** Task material follows **

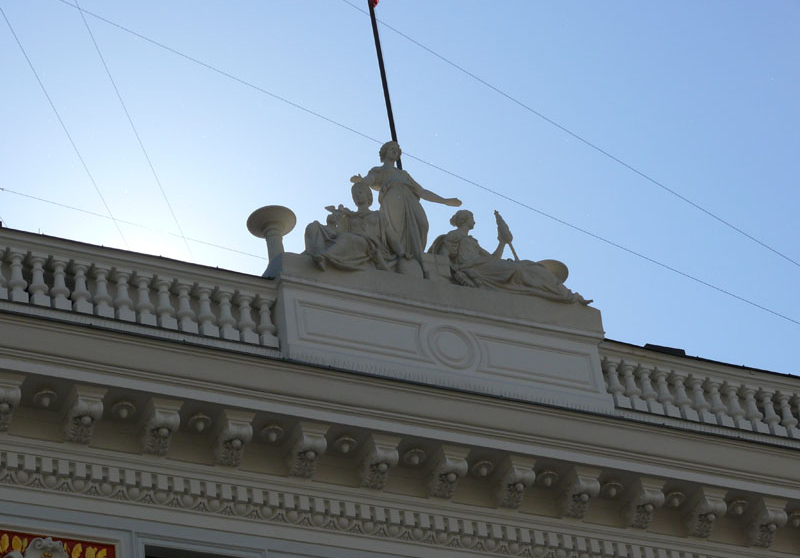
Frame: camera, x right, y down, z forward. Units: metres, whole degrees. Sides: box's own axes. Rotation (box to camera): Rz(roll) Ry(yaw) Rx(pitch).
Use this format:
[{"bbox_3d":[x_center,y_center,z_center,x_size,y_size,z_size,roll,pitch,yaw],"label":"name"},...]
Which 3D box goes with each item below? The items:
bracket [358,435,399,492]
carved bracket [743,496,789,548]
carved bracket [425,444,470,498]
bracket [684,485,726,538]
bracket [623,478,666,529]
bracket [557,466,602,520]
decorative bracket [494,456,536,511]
[{"bbox_3d":[-0.252,2.237,28.250,0.388,0.390,0.571,11,-42,-24],"label":"bracket"},{"bbox_3d":[4.853,3.229,30.583,0.388,0.390,0.571,11,-42,-24],"label":"carved bracket"},{"bbox_3d":[0.599,2.403,28.639,0.388,0.390,0.571,11,-42,-24],"label":"carved bracket"},{"bbox_3d":[4.002,3.063,30.194,0.388,0.390,0.571,11,-42,-24],"label":"bracket"},{"bbox_3d":[3.151,2.898,29.805,0.388,0.390,0.571,11,-42,-24],"label":"bracket"},{"bbox_3d":[2.300,2.733,29.417,0.388,0.390,0.571,11,-42,-24],"label":"bracket"},{"bbox_3d":[1.449,2.568,29.028,0.388,0.390,0.571,11,-42,-24],"label":"decorative bracket"}]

** End of Task material **

- How to complete this task -
I'd like the records above given again exactly, please, without the pictures.

- Answer section -
Frame: camera, x right, y down, z forward. Units: metres, whole degrees. Sides: box's own axes. Rotation (box to camera): Rz(roll) Ry(yaw) Rx(pitch).
Use this format:
[{"bbox_3d":[x_center,y_center,z_center,x_size,y_size,z_size,roll,pitch,yaw],"label":"name"},...]
Which 3D box goes with each item below? The items:
bracket [358,435,399,492]
carved bracket [743,496,789,548]
carved bracket [425,444,470,498]
bracket [684,485,726,538]
bracket [623,478,666,529]
bracket [557,466,602,520]
decorative bracket [494,456,536,511]
[{"bbox_3d":[-0.252,2.237,28.250,0.388,0.390,0.571,11,-42,-24],"label":"bracket"},{"bbox_3d":[4.853,3.229,30.583,0.388,0.390,0.571,11,-42,-24],"label":"carved bracket"},{"bbox_3d":[0.599,2.403,28.639,0.388,0.390,0.571,11,-42,-24],"label":"carved bracket"},{"bbox_3d":[4.002,3.063,30.194,0.388,0.390,0.571,11,-42,-24],"label":"bracket"},{"bbox_3d":[3.151,2.898,29.805,0.388,0.390,0.571,11,-42,-24],"label":"bracket"},{"bbox_3d":[2.300,2.733,29.417,0.388,0.390,0.571,11,-42,-24],"label":"bracket"},{"bbox_3d":[1.449,2.568,29.028,0.388,0.390,0.571,11,-42,-24],"label":"decorative bracket"}]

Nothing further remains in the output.